• Available data:
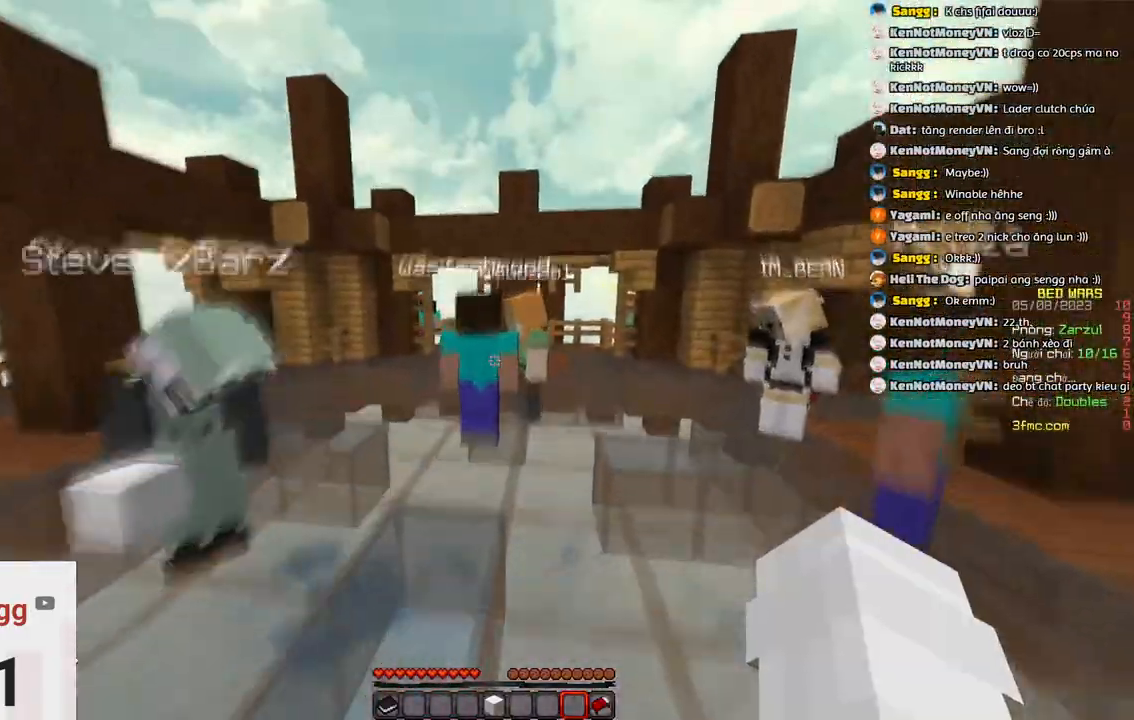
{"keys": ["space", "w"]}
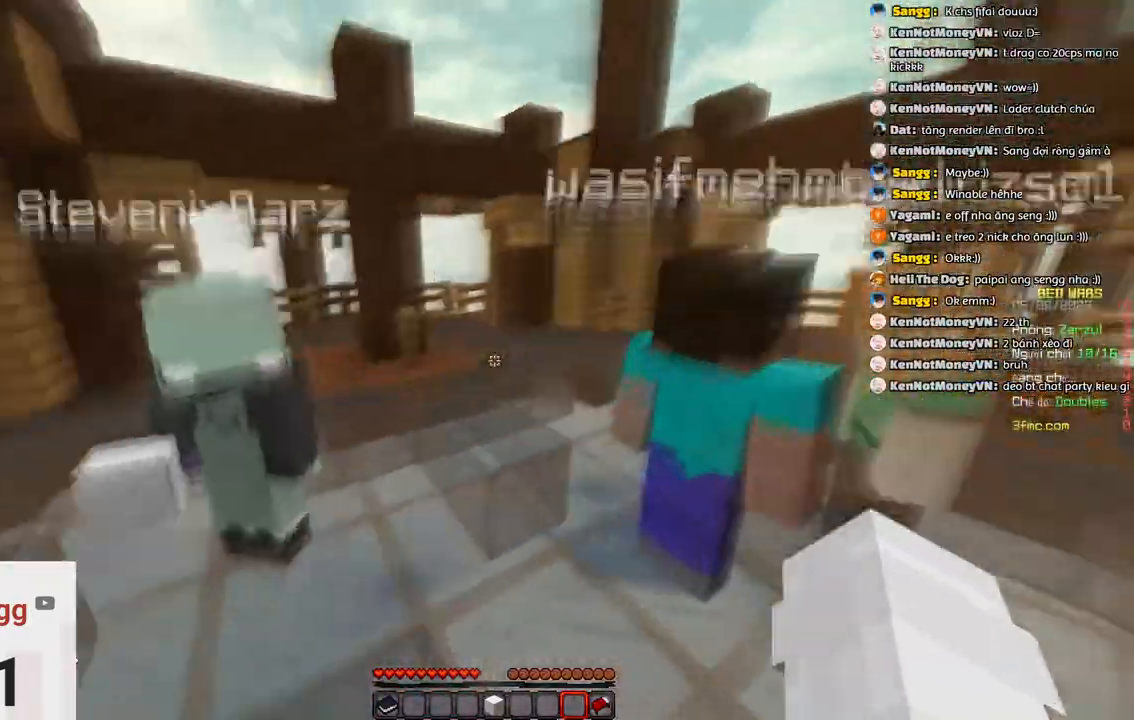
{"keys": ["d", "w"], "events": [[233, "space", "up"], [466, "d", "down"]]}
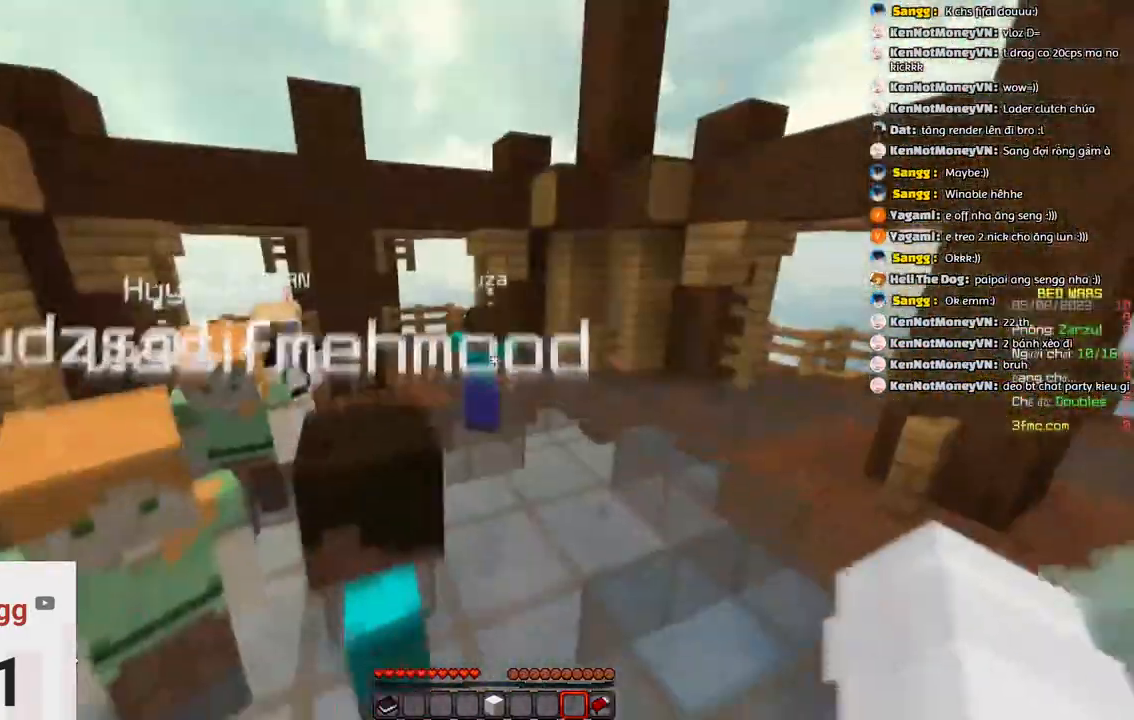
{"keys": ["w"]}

• Work instructions:
Leaving the pictures out, output all of the listing exactly.

• Finished task:
{"keys": ["space", "w"]}
{"keys": ["d", "w"], "events": [[233, "space", "up"], [466, "d", "down"]]}
{"keys": ["w"]}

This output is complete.